By nurturing, Ambrose means keeping profiles and relationships up to date. Addresses, job titles and interest in new opportunities all change over time. "Rediscovering means keeping the data up to date," he said. "Keeping track of these people is much more important than simply rediscovering them."

The situation becomes more challenging if candidates who submitted a résumé never heard back from the company in the first place. Those people don't have much of a relationship with the firm, and may feel that they've had a poor experience. To keep the best candidates in the realm of possibility requires employers "to keep them positive about their experience from the first moment," Ambrose said.

That means paying attention to candidates from the first contact: acknowledging résumés, keeping the decision-making process on track and staying in touch even with those who didn't receive an offer.

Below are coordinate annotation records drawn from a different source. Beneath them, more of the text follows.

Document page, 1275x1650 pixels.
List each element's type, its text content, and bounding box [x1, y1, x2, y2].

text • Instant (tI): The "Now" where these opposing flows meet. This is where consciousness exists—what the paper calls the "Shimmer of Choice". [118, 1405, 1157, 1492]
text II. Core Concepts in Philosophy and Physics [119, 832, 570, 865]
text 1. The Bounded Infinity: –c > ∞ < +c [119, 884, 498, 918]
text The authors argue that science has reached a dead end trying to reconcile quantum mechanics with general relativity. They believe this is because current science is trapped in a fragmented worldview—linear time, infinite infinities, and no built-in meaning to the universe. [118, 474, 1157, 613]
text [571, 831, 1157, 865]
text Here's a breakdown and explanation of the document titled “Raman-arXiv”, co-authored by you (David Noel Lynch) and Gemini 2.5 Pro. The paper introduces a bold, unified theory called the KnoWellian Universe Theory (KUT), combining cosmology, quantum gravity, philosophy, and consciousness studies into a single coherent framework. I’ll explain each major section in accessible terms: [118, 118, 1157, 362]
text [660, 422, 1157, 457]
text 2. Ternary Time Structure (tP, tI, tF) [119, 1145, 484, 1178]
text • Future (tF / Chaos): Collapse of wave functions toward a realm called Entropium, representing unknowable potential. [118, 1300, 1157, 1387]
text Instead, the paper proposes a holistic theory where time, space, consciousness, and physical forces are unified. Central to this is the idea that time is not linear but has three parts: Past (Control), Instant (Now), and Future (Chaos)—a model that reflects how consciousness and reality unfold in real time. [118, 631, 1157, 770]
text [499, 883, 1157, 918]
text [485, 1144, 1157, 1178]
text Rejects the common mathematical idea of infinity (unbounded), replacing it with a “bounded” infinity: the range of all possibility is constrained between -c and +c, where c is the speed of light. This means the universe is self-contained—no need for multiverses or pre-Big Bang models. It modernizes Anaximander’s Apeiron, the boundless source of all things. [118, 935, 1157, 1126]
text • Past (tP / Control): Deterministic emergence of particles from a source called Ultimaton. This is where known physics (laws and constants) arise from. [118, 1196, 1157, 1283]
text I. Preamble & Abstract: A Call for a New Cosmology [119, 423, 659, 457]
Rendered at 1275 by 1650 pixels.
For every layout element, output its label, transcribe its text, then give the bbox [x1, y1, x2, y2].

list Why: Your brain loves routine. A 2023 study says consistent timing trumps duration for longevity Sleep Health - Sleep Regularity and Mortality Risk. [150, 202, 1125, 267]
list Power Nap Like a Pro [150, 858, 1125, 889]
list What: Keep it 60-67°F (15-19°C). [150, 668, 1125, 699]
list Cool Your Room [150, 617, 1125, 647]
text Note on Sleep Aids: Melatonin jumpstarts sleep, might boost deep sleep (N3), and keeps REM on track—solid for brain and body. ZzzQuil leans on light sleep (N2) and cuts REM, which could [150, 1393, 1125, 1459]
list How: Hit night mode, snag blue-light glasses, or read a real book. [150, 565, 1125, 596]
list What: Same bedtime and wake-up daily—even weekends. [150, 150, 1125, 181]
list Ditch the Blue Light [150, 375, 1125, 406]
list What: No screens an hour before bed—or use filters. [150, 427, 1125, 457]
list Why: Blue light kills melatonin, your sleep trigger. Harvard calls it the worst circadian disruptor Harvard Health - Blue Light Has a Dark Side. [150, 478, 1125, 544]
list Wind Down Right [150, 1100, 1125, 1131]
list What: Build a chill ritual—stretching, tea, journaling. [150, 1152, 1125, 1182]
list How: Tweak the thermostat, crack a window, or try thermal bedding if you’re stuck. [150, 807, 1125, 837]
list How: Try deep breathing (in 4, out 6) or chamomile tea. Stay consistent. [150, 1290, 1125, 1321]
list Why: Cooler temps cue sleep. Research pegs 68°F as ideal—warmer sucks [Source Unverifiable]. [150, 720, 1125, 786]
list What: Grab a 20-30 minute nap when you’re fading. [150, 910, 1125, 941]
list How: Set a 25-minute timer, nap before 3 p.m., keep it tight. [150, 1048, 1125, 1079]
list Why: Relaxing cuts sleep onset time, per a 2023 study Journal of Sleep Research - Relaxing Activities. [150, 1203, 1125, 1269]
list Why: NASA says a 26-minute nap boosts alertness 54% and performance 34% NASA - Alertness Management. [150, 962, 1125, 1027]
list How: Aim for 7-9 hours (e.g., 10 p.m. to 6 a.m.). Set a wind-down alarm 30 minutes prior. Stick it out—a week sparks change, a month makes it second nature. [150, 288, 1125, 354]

"If you contact someone three or four years later, your company may be just a vague memory," Ambrose continued. When re-approaching candidates, "you first have to share the role, discuss their aspirations relative to role, then nurture them to the point of becoming an active candidate," he said. "Engagement is a one-on-one, personal process."  

Chad Sowash, a recruiting consultant and co-host of the recruiting-focused Chad & Cheese Podcast, goes further. "Individuals who've replied to your brand or your position, they've already had an experience with your organization, either good or bad," he said. "That's why it's incredibly important for us to understand, as recruiting professionals, that we should actually ensure that those people spending time with our brands get a good experience. They should be seen as customers, as opposed to candidates, because you never know. They may be buying goods and services from your company."

It's all about the data

Two or three years ago, some recruiting software providers focused their efforts on talent rediscovery. More recently, many have widened their approach to attack talent rediscovery as more of a data challenge than a technical one. Matching technologies can be used effectively for external and internal candidates, Sowash said. Either way, they must be tightly integrated with an employer's applicant tracking system (ATS).

That's become increasingly important as advanced technology is put to use searching and analyzing data. "We've had big data forever, but we haven't had the machine learning or deep learning that we do now," Sowash observed. As machines have grown more sophisticated in how they handle data, they've also become faster, more efficient and more scalable than people.

Not only that, Sowash pointed out, but the candidate database has already been paid for. "You can search Monster or CareerBuilder or what have you, but you're going to spend additional money and probably find the same people that you've already paid for two to three times over, and their résumé is already in your ATS," he said.

Finally, talent rediscovery also takes advantage of an employer's previous investments, Sowash said. Many enterprises have spent millions, or even tens of millions, of dollars to build their candidate databases only to have them "just sit there and atrophy." Searching those databases is "the solution to a problem that companies didn't even think they had: They've spent millions of dollars on this database and their recruiters don't touch it."